Turkey & Qatar seal currency swap deal to cut US dollar transactions

Turkey & Qatar seal currency swap deal to cut US dollar transactions

Qatar and Turkey have inked a currency swap agreement to boost liquidity and provide financial stability, Qatar’s central bank said, days after Doha pledged $15 billion of direct investment into Turkish markets.

The deal, which aims to boost cooperation between the countries, was clinched on Friday. The agreement will set up a two-way currency exchange line and facilitate exchange of trade between the nations, according to the Qatari central bank statement.

A currency swap is an economic tool that involves exchanges of loans, where countries borrow the same amount in each other's currencies and conduct trade using those currencies.

Last week, Sheikh Tamim bin Hamad Al Thani, the emir of Qatar, approved a package of economic projects, investments and deposits in Turkey. The step slightly boosted the plummeting Turkish lira. The funding for the first phase of the deal will reportedly reach $3 billion.
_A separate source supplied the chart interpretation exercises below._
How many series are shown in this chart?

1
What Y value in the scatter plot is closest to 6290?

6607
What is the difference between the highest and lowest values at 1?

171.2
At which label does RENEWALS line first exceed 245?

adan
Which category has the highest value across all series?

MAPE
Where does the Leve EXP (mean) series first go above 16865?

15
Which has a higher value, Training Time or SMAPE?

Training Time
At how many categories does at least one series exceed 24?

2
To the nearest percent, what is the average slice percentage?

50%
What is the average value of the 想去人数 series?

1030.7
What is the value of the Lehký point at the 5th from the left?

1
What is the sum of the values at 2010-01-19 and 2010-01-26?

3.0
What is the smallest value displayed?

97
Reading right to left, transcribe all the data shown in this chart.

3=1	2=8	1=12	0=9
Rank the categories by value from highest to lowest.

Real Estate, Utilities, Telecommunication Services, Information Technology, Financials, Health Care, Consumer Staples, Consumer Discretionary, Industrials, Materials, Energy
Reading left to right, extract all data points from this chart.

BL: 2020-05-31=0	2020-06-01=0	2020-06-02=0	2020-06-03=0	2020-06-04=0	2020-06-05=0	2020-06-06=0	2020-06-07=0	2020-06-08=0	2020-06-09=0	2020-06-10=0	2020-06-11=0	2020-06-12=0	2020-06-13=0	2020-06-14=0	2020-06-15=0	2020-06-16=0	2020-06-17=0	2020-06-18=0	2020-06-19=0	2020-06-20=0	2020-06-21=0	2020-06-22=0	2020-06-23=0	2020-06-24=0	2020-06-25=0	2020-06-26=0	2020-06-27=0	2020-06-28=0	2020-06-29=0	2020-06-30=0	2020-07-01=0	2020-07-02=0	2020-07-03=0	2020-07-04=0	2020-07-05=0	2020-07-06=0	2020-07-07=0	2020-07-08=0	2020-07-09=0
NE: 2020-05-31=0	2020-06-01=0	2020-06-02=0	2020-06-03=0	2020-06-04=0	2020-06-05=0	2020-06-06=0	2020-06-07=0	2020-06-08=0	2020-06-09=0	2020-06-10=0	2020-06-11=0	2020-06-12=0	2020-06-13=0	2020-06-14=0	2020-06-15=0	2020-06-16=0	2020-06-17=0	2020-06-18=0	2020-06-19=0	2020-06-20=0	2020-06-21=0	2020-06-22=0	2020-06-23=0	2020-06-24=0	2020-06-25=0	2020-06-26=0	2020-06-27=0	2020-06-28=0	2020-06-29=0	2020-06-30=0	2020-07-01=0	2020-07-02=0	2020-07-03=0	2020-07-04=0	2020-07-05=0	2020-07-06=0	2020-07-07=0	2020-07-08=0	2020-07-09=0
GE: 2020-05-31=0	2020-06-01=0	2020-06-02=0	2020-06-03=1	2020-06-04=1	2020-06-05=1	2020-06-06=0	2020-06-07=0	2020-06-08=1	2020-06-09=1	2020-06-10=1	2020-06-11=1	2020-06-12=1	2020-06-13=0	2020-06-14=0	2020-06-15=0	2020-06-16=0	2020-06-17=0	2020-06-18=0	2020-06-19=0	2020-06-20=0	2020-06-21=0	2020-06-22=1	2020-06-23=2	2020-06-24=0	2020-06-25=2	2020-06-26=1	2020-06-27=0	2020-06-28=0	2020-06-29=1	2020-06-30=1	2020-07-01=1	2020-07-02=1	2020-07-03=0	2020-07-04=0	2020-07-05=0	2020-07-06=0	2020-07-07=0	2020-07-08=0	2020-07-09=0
Turkey is currently struggling with a severe currency crisis triggered by escalating US sanctions. Washington has been applying economic pressure on Ankara over the detention of US pastor Andrew Brunson, who was accused of aiding the failed Turkish military coup two years ago. Brunson is facing up to 35 years in a Turkish prison.

So far, the White House has frozen the assets of Turkish Justice Minister Abdulhamit Gul and Interior Minister Suleyman Soylu over their alleged “leading roles” in Brunson’s imprisonment. US President Donald Trump also pledged to double the current tariffs imposed on Turkish steel and aluminum imports.

At the same time, Qatar is facing an economic blockade from Saudi Arabia and other Gulf nations over the country's ties with Iran. Riyadh has accused its neighbor of supporting terrorism - a charge which Doha has repeatedly denied.

Saudi Arabia, United Arab Emirates, Bahrain, and Egypt imposed a “land, sea, and air blockade” on the peninsula state and cut diplomatic relations. Qatar's only land border is with Saudi Arabia, leaving the country isolated in the region and looking for alliances elsewhere.